PUI2016 _citibike_ Summary

Jonathan Toy

and 4 more

October 17, 2016

PUI2016 Citibike Project Summary ABSTRACT: In this project we looked at whether on average older individuals (over 40 years old) used Citibikes for shorter trips than younger individuals(less than 40 years old). Using information on trip duration and rider age for the month of February 2015, we ran a Z-test test for the proportions grouped by trip duration, yielding at statistic of 26.09. In this case we will reject the null hypothesis and conclude that older individuals are more willing to take shorter trips. DATA: We used the zip file on the Citibike's website corresponding to the month of February 2015. The data can be downloaded here: https://s3.amazonaws.com/tripdata/201502-citibike-tripdata.zip The corresponding .csv file contained entries for the start and stop station location, trip duration, customer type, birth year and gender of each rider during the month.

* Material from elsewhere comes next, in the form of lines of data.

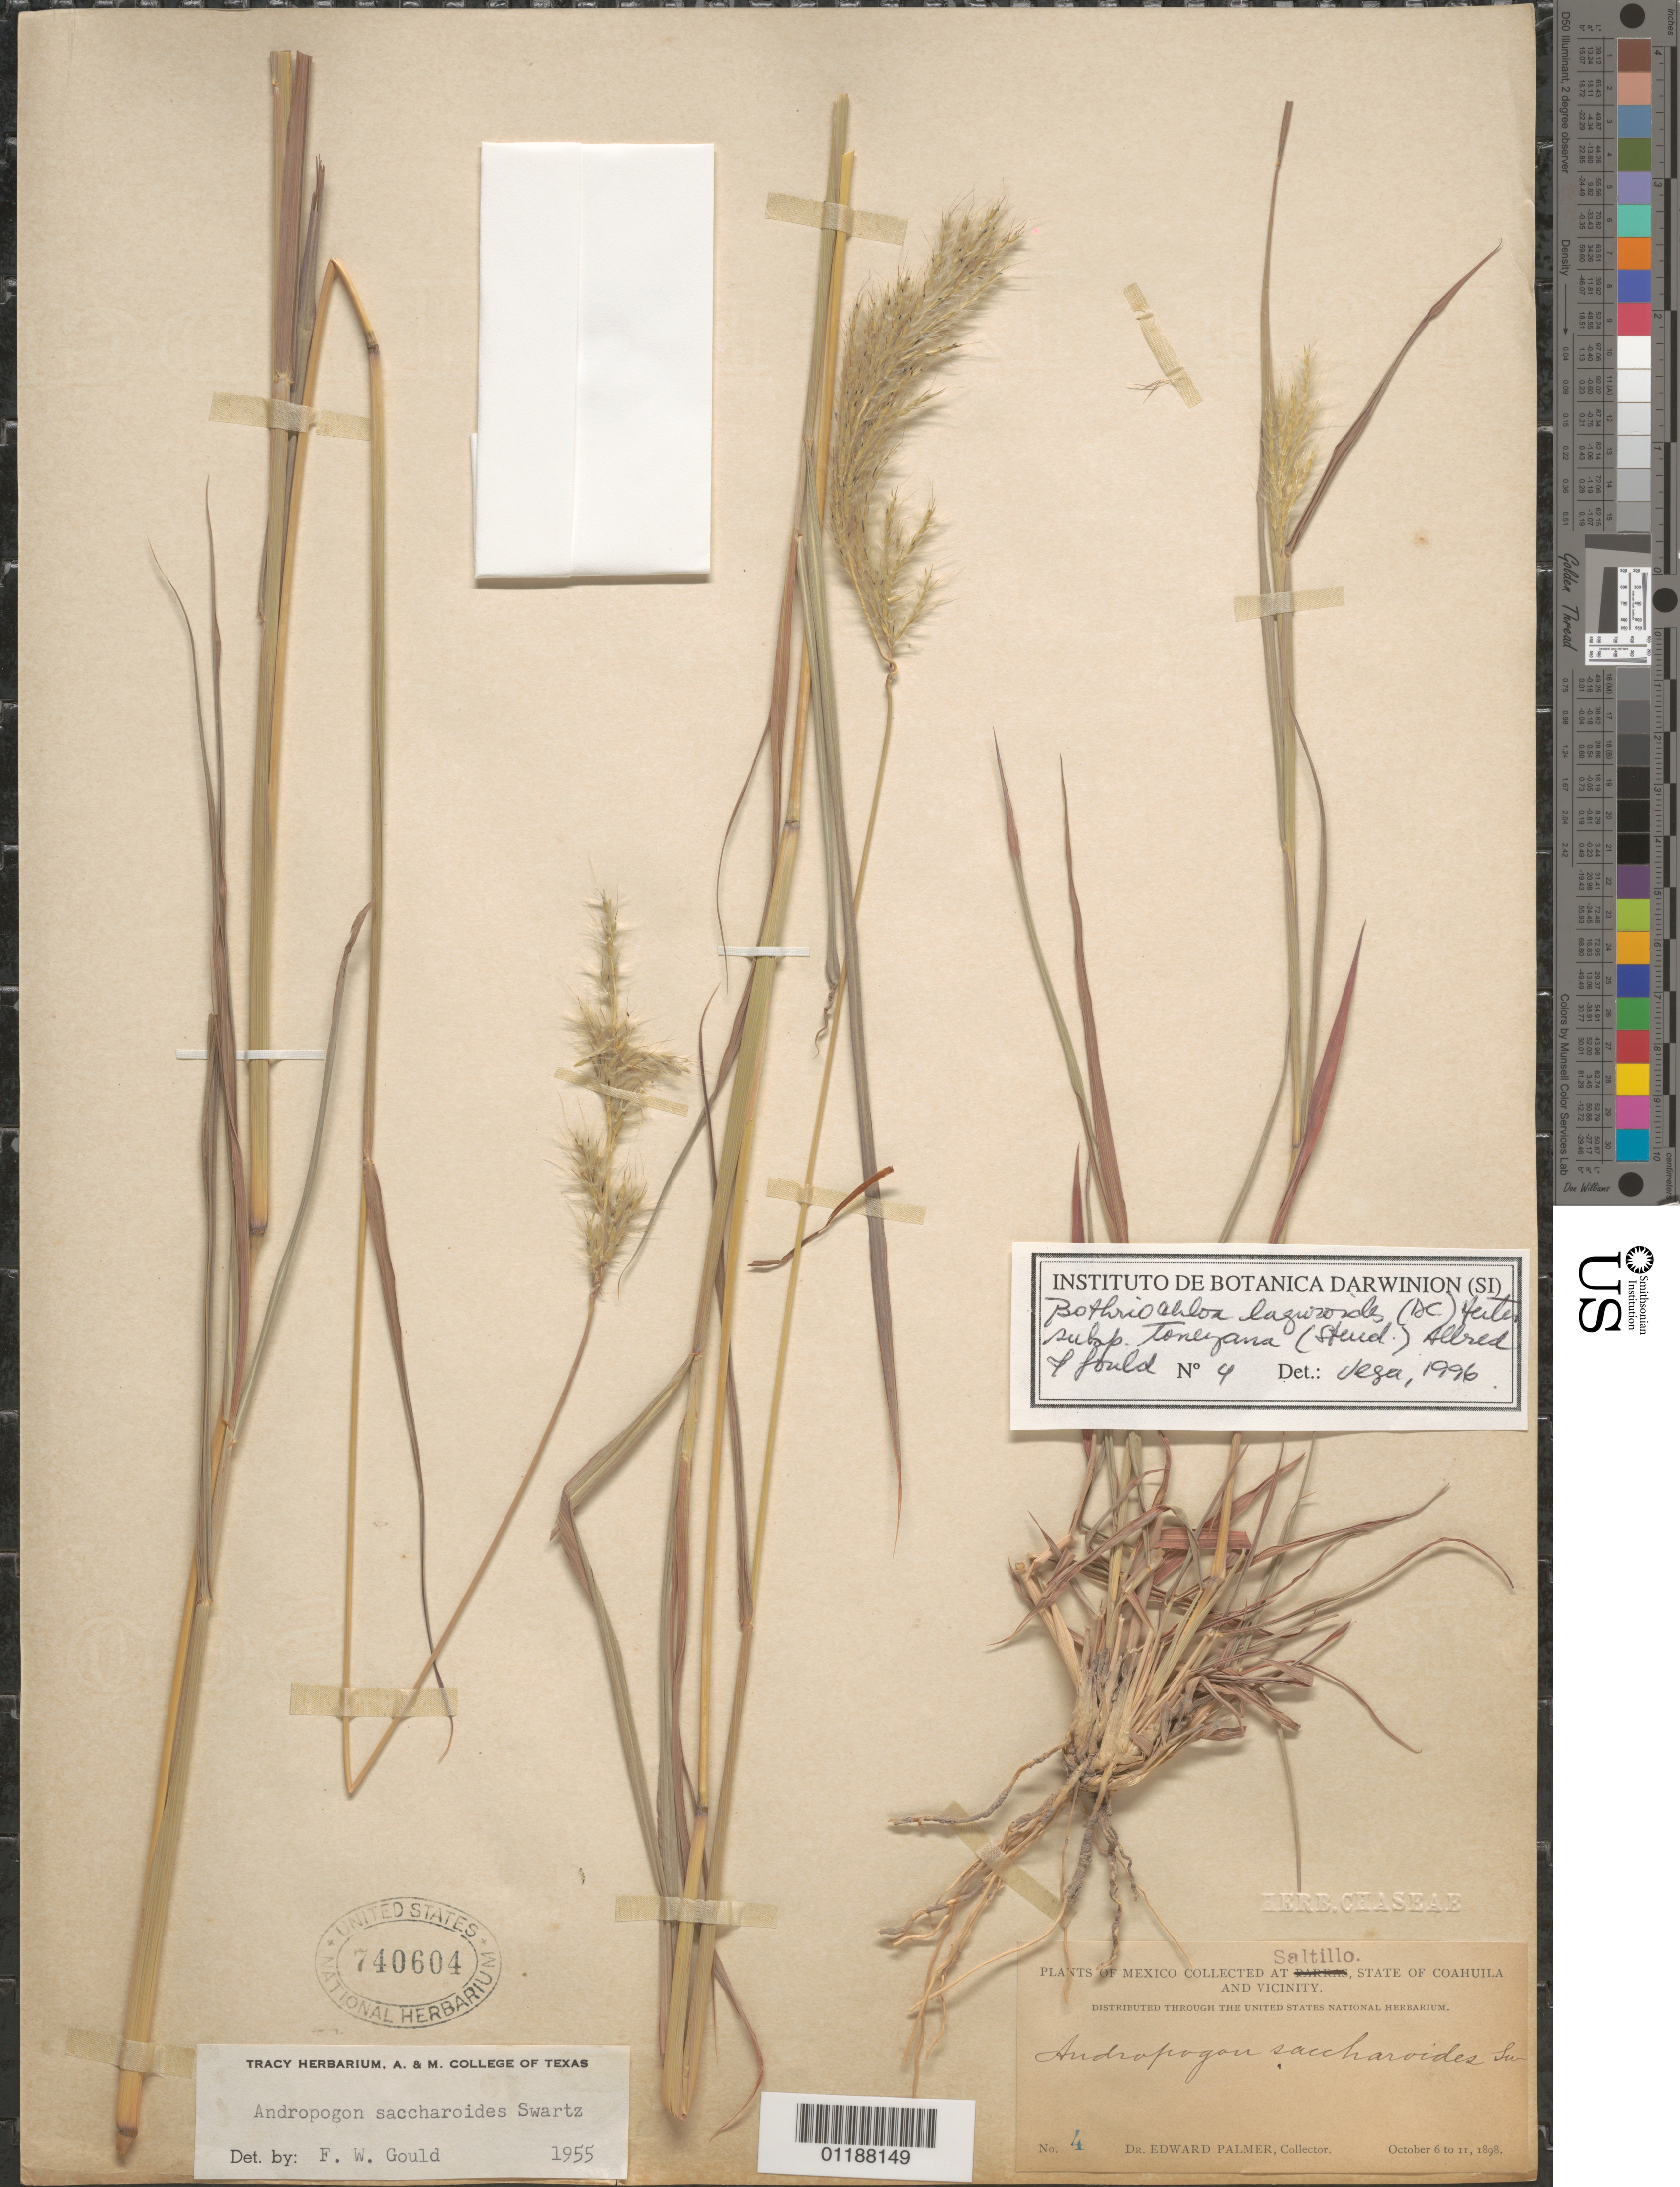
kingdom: Plantae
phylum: Tracheophyta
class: Liliopsida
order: Poales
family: Poaceae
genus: Bothriochloa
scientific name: Bothriochloa laguroides subsp. torreyana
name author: (Steud.) Allred & Gould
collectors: E. Palmer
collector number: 4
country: Mexico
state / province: Coahuila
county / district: Saltillo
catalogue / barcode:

We extracted age by subtracting the birth year of subscribers from the then current year 2015, and dropping all entries except trip duration and age. We split the pandas dataframe into those over and under 40 to create 2 samples. Then we divided the trip duration into two categories as short trip(less than 10 mins) and long trip(more than 10 mins) (see Figure 1). At last we normalized the distribution(see Figure 2).